Antonio Coronil
Por la tarde, cuando ya estaban hechos los deberes, me gustaba correr hasta la torre metálica con escaleras de caracol. Allí arriba, con el mar enfrente y la ciudad a mi espalda, con todo el viento en mi cara, me entretenía mirando hacia la fina línea, casi invisible, dónde termina el añil de mar y empieza el azul siempre del cielo. Con la altura, mi mirada llegaba más lejos y al fondo, muy allá, me imaginaba ver un punto negro que yo pensaba que era un barco. Pero no un barco de esos enormes y rectangulares de los que fondean en la bahía.
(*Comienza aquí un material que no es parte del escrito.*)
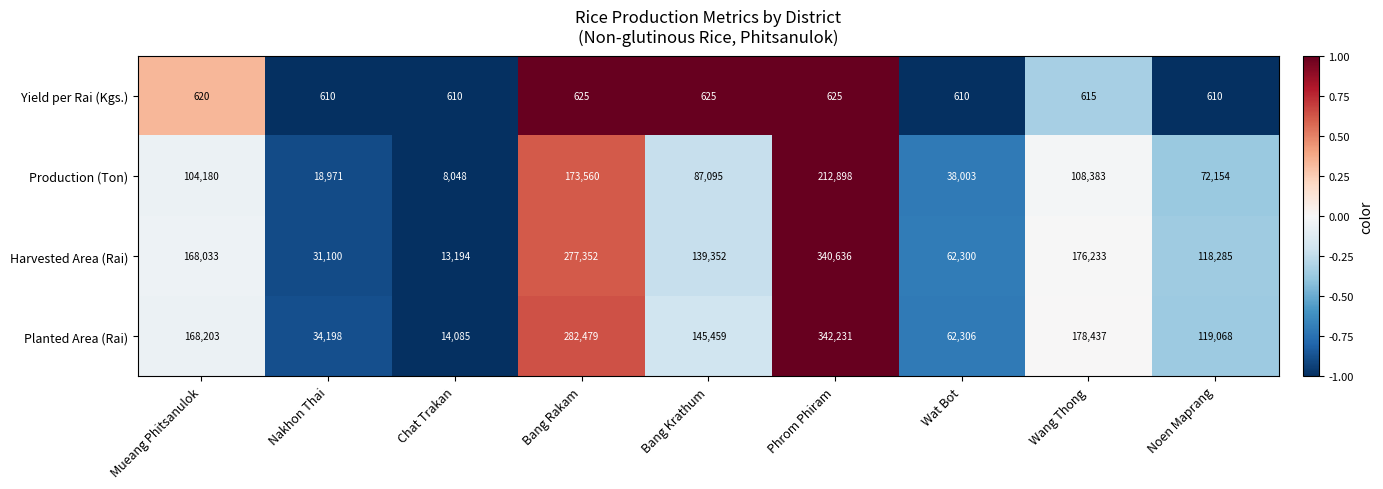

What is the difference between the second highest and second lowest values in the Harvested Area (Rai) series?

246252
No un barco celeste y enorme, cargado con miles de cajones como un gigante tetris. A mí, me parecía ver, el barquito blanco y azul, curvo y marinero dónde mi padre se marchaba a segar los peces del mar, arañando de la bodega la nieve que cubre la plata de las capturas que luego se descargaban en las madrugadas de lonja y coñá.
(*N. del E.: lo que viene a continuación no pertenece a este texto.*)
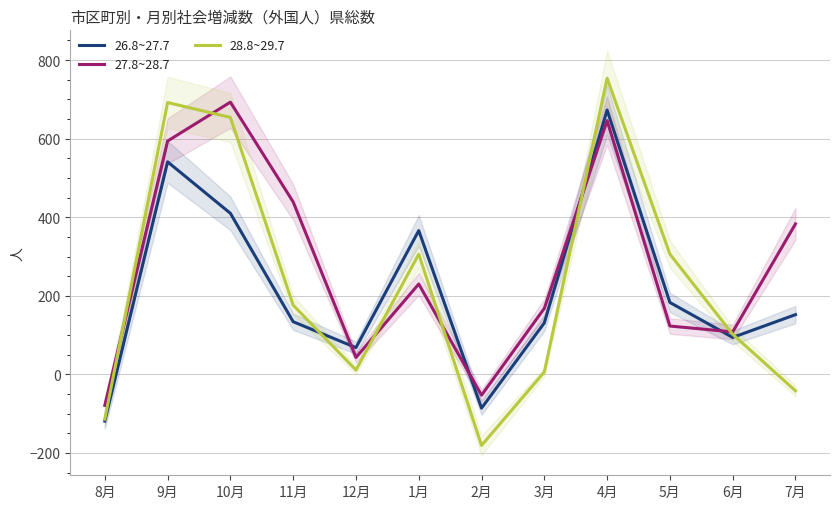

How many intersections are there between 28.8~29.7 and 26.8~27.7?

3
Y si me fijaba mucho, parecía que el puntito del horizonte se hacía más grande y entonces, era señal segura de que la proa apuntaba a la bahía y que a la vuelta de pocas horas, mi padre, con su peto verde subiría el escalón de la cubierta al muelle, para llegar a casa y abriendo su macuto, me regalaría uno de esos cachivaches de colorido africano, con el que alimentar la colección que llenaba la estantería de mi cuarto. En los pocos días que el barco y sus marineros descansaban, mi padre y yo iríamos a muchos sitios, y en cada parada, él me contaría historias del mar, bueno, las más de las veces de la mala mar. Como cuando aquella vez que a toda máquina, llevaron más de una hora una tormenta pegada a popa. O cuando recogiendo el arte, un pez de espada se peleó, como un espadachín de película, con todos los marineros de la cubierta. A mí me encantan estas historias. Sólo quiero ser un poco más mayor, para poder vivirlas con mis propios ojos. Ya lo tengo decidido: seré pescador, un buen pescador… como mi padre. El patrón nos dice que pronto doblaremos el cabo Espartel. Ya estamos en casa. Bueno, todavía nos falta recorrer el pasillo del Estrecho. La pesquera ha sido buena. La bodega está preñada de miles de peces, y la venta y las partes parecen que serán provechosas. Todavía hay tiempo para un café y un cigarro bajo la luna, capitana de las mareas. Yo desde la cubierta, miro el final de este inmenso manto azul. Allá donde la mar termina en una fina línea y se une al cielo, aparecen unos puntitos negros. Parece que se empieza a ver tierra. Las faenas de todos estos días se terminan. Pero hoy lo miro de otra manera, casi con nostalgia, y sabiendo que será la última vez. Ya está hablado con el armador y el patrón. En Agadir, recogí la carta dónde pone que este será mi último embarque, mi última salida a la mar. Ya son muchos años, y aunque me he visto en muchas muy negras, la mar me ha respetado. Esto se termina. Son muchas temporadas fuera de casa y fuera de mi hijo, que anda ya muy espigado y del que sólo tengo recuerdos a retazos. Y a veces, la mayoría de las veces, me he perdido las mejores. Como cuando fue a la guardería,
cuando hizo la comunión, cuando…cuantos… demasiados, han sido demasiados. Por eso, por él, esto se termina. Y no estoy yo muy seguro de que pueda vivir sin sentir este vaivén eterno bajos mis pies. Y no estoy yo seguro de que pueda vivir sin rayar de blanco el cristal azul de la mar en calma chicha. Ni estoy seguro de que viéndolo desde la tierra, pueda yo resistir el veneno de ganarle la partida cada vez que arriamos el arte. Pero todas estas inseguridades, no son nada comparables con la seguridad de que tendré la dicha de ser el espectador más privilegiado de la vida de mi hijo. Por eso, hoy en mi macuto no hay ninguna figurita de colores. Hoy le llevo la carta que le libera de mis alejamientos. Seguro que esto le hará mucha más ilusión.